Regulating for a Digital Economy - Understanding the Importance of Cross-Border Data Flows in Asia
Posted: 4 May 2018
Date Written: March 17, 2018
The world is experiencing unprecedented increases in connectivity and global data flows. This is underpinning the so-called fourth industrial revolution. Cross-border data access, usage and exchange is essential to economic growth in the digital age. Every industry - including manufacturing, services, agriculture, and retail - relies on data and on the global flow of that data. A number of studies have been published that highlight the scale and importance of cross-border data flows.
While the economic and trade opportunity from connectivity and data flows are significant, governments are increasingly introducing measures which restrict data flows - data localization measures.
Such measures will have economic and trade costs.Governments restrict cross-border data flows in order to achieve a number of objectives. The main goals of data localization are as follows:
1. Protecting or improving citizen personal privacy. 2. To ensure rapid access to data by law enforcement officials.
3. Protecting or ensuring national security.
4. Improving economic growth or economic competitiveness.

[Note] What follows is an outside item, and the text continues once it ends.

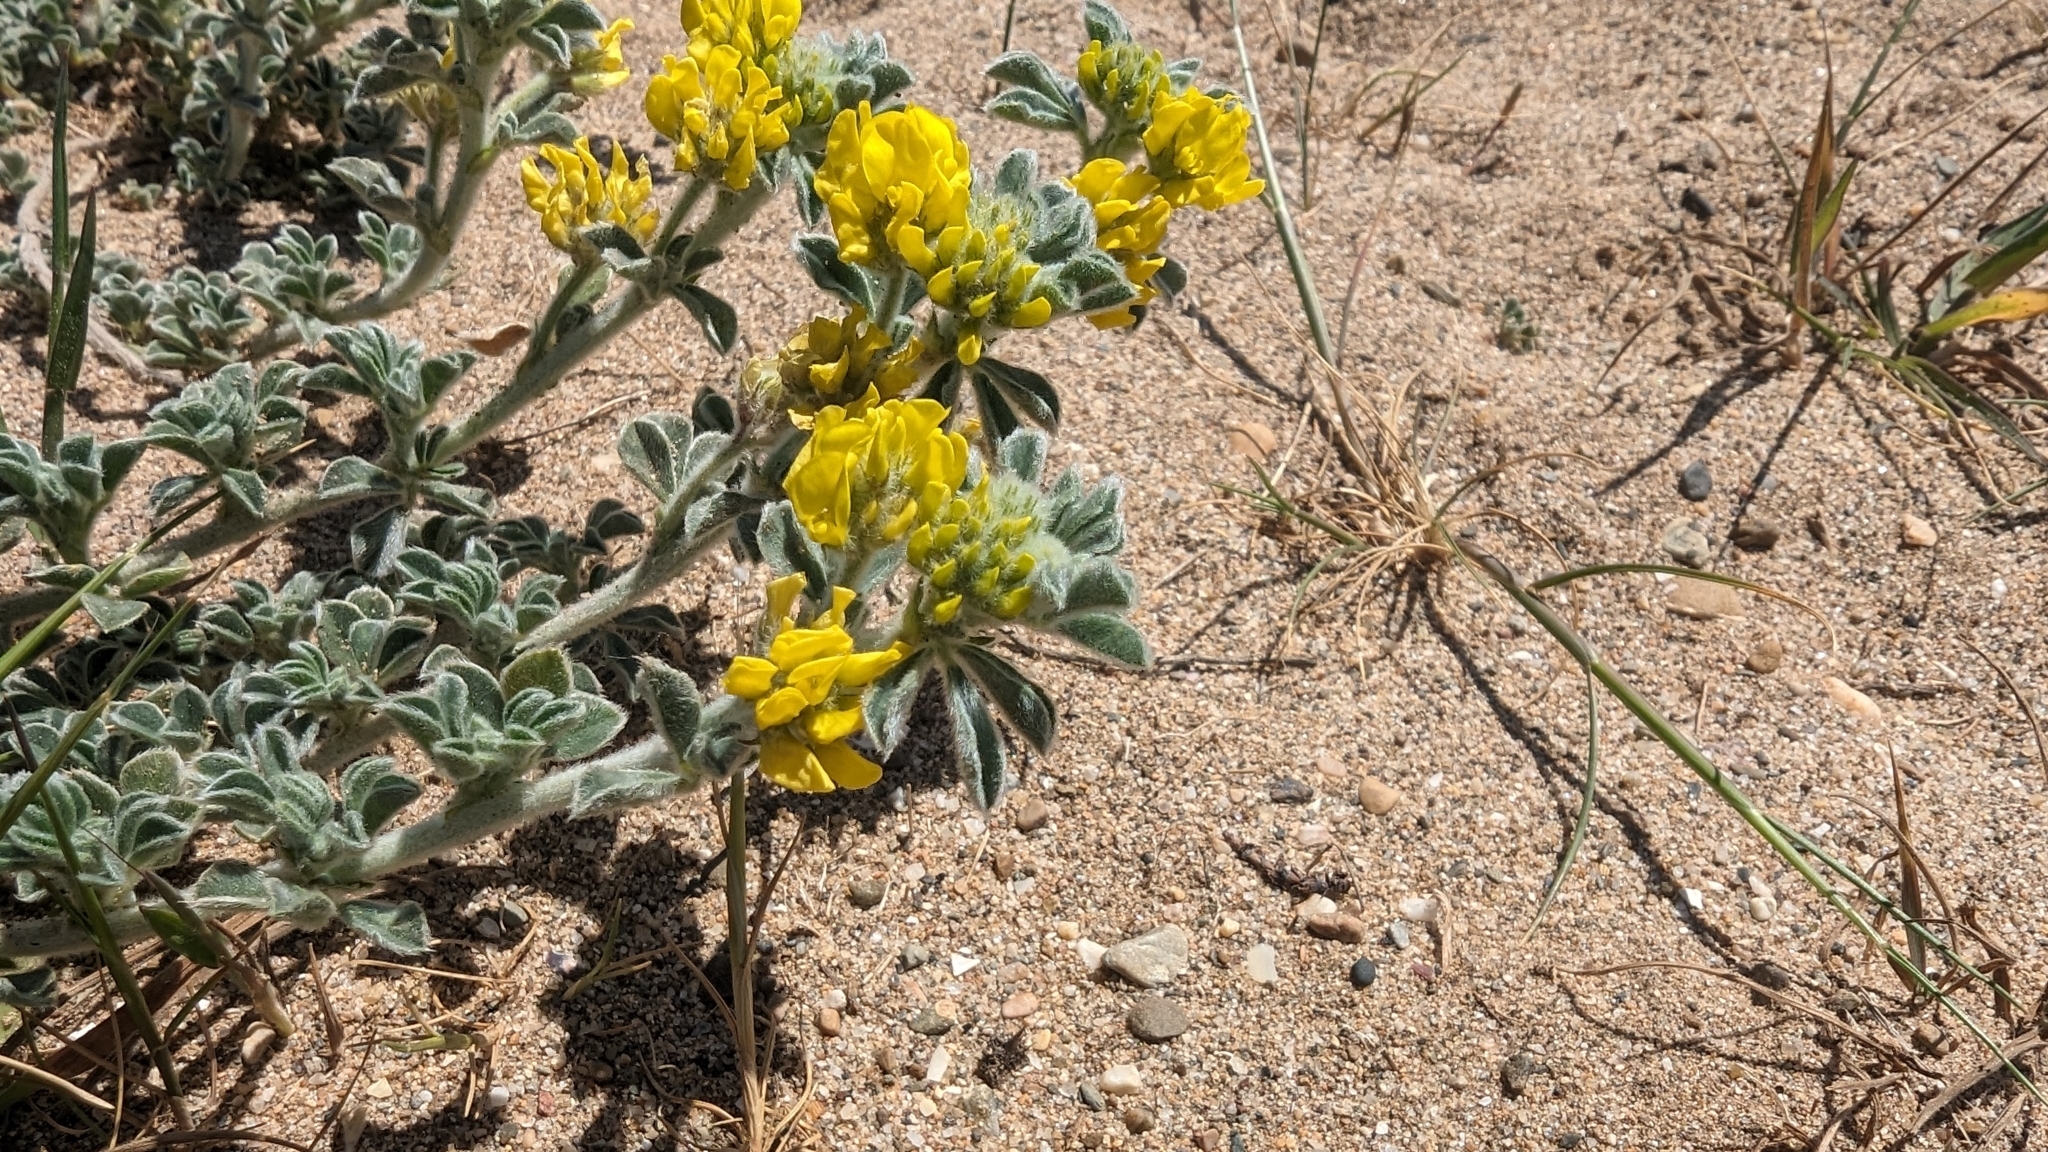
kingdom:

5. In order to level the regulatory playing field.
The key focus for all government when designing regulation to achieve legitimate goals should be to manage risk - whether to privacy, from cyber-attack or the impact of delays to law enforcement agencies - to an acceptable level relative to the economic and social benefits, including innovation, expected from these activities.
While it is up to each government to determine its acceptable level of risk, in most cases, data localization is sub-optimal in that there are ways to achieve legitimate regulatory goals with less impact on economic growth and trade.